**Task brief:** In the essay on the Founders and limited government, set down word for word the part that begins at "If the Founders" and stops after "taxes at all?".

**Selected text:**
[Start of Attachment]
During the 1930s, in the depths of the Great Depression, many people gave up on freedom and limited government. The modern welfare state–with its confiscatory tax rates, massive bureaucracies, and invasive regulations–was born. The irony of it, of course, is that government caused the Great Depression and once it arrived, government kept the private sector from climbing back out for 10 painful years.
People all around us today are still giving up, calling for increased government spending, more regulations, and higher taxes. Republicans and Democrats alike get elected by promising more–never less. The ethics that once supported a culture of self-government are rarely discussed, even less often taught to the next generation.
What Would the Founders Say?
If the Founders were here today, what would they think of a federal government that spends 20 percent of the country’s GDP and runs up a $400 billion deficit in a single year? Would they be pleased that government owns and operates the schools 90 percent of our children attend, pays for 40 percent of all health care expenditures, forces the top 10 percent of income earners to pay two-thirds of federal taxes, and allows 36 million families to pay no income taxes at all?
More importantly, what would we say to them? That their experiment just didn’t work? That we tried freedom but it was just too difficult? Or would we make excuses, admitting that yes, we know government is too big and our freedoms have been compromised (again and again and again), but we are just too darn busy–with our jobs, our families, and more than 100 cable TV channels to choose from–to stand up and say “No more! This far and no farther!”
Champions Again
We dishonor the Founders’ memory by refusing to make the sacrifices necessary to preserve their legacy. Instead of presiding over the demise of the greatest accomplishment in human history, putting our cowardliness and selfishness on display at every election and every time Congress is in session, we should fight to restore the freedoms that are our birthright.
The Heartland Institute devotes its resources to engaging in debates over current questions of public policy, from school reform to environmental regulation to health care finance. But our perspective is firmly rooted in what the Founders believed in and fought for.
Heartland members and donors haven’t given up on freedom. We still believe in this marvelous thing, this miracle, we call American civilization.
On October 16, more than 500 freedom fighters will gather in Chicago to celebrate The Heartland Institute’s nineteenth year and to rededicate ourselves to defending the Founders’ vision of a free society. We will come from all parts of the country and from many backgrounds, and we will disagree on many political issues of the day. But we will be steadfast in our commitment to “this nation, conceived in liberty and dedicated to the proposition that all men are created equal,” and our determination that it “shall not perish from the earth.”
[End of Attachment]
**Entries supplied:**
[Start of Attachment]
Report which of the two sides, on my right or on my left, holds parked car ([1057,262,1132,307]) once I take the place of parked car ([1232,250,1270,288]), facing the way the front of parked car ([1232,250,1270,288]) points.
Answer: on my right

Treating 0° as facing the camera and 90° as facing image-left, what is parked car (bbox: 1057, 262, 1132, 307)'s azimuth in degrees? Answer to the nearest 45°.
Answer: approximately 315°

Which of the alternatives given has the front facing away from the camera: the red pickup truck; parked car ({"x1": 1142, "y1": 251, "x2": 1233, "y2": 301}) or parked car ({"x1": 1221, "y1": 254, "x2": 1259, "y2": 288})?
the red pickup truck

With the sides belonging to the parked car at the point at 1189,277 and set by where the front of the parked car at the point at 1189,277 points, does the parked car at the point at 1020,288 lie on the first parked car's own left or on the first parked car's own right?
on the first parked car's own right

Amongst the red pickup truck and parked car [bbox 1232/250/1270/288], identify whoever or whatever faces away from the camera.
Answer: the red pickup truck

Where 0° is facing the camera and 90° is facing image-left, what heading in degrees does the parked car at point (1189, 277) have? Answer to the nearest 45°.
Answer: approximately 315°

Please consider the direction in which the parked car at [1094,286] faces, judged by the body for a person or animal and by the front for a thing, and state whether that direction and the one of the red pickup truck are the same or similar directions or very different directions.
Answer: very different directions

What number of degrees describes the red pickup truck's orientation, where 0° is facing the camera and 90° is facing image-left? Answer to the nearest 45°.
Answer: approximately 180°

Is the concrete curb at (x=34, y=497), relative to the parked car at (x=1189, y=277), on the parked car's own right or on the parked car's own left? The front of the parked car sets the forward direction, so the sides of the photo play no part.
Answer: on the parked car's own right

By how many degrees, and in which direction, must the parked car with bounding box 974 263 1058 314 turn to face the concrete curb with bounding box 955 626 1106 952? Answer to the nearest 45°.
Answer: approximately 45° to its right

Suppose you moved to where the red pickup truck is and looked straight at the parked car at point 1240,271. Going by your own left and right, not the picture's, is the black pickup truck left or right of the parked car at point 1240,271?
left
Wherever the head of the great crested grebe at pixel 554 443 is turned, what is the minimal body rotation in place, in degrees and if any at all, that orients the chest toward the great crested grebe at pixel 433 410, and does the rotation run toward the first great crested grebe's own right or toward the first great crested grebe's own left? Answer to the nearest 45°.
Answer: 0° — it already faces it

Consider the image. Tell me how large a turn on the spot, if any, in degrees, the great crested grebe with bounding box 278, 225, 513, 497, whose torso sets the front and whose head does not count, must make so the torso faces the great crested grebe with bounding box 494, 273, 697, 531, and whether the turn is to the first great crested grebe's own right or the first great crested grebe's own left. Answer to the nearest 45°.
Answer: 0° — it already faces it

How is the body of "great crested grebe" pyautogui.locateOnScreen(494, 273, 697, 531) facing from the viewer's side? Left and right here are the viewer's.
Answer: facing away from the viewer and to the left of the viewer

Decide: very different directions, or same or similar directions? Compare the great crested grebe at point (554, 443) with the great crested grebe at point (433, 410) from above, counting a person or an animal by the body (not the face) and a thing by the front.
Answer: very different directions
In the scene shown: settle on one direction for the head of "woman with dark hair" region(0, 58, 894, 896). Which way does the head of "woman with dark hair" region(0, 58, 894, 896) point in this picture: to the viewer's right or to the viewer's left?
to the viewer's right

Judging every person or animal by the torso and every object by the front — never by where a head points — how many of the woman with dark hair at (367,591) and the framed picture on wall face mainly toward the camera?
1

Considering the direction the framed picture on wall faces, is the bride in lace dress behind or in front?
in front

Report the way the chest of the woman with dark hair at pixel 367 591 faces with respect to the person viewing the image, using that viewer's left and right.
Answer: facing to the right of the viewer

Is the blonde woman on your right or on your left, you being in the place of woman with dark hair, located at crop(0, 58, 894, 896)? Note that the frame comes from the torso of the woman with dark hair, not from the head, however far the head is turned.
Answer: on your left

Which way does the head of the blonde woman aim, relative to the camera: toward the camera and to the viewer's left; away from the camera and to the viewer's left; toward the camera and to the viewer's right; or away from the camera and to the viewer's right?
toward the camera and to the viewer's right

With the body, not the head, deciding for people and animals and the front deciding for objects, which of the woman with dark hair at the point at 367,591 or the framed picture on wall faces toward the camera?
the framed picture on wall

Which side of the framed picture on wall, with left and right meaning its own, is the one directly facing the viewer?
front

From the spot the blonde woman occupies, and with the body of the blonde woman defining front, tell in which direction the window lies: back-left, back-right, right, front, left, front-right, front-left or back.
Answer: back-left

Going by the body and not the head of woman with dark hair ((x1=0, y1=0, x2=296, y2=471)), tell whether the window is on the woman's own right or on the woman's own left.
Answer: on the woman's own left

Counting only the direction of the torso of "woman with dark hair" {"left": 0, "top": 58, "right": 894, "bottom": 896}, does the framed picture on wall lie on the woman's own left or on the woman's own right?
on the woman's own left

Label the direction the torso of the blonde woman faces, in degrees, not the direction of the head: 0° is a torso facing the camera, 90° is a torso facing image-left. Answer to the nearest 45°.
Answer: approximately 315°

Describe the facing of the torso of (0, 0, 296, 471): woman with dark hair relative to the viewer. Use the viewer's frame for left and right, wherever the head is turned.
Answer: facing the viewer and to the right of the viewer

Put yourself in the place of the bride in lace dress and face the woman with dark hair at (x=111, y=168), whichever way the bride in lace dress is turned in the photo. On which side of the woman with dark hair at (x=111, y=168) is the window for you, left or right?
[End of Attachment]
**Reply:**
If the Founders were here today, what would they think of a federal government that spends 20 percent of the country’s GDP and runs up a $400 billion deficit in a single year? Would they be pleased that government owns and operates the schools 90 percent of our children attend, pays for 40 percent of all health care expenditures, forces the top 10 percent of income earners to pay two-thirds of federal taxes, and allows 36 million families to pay no income taxes at all?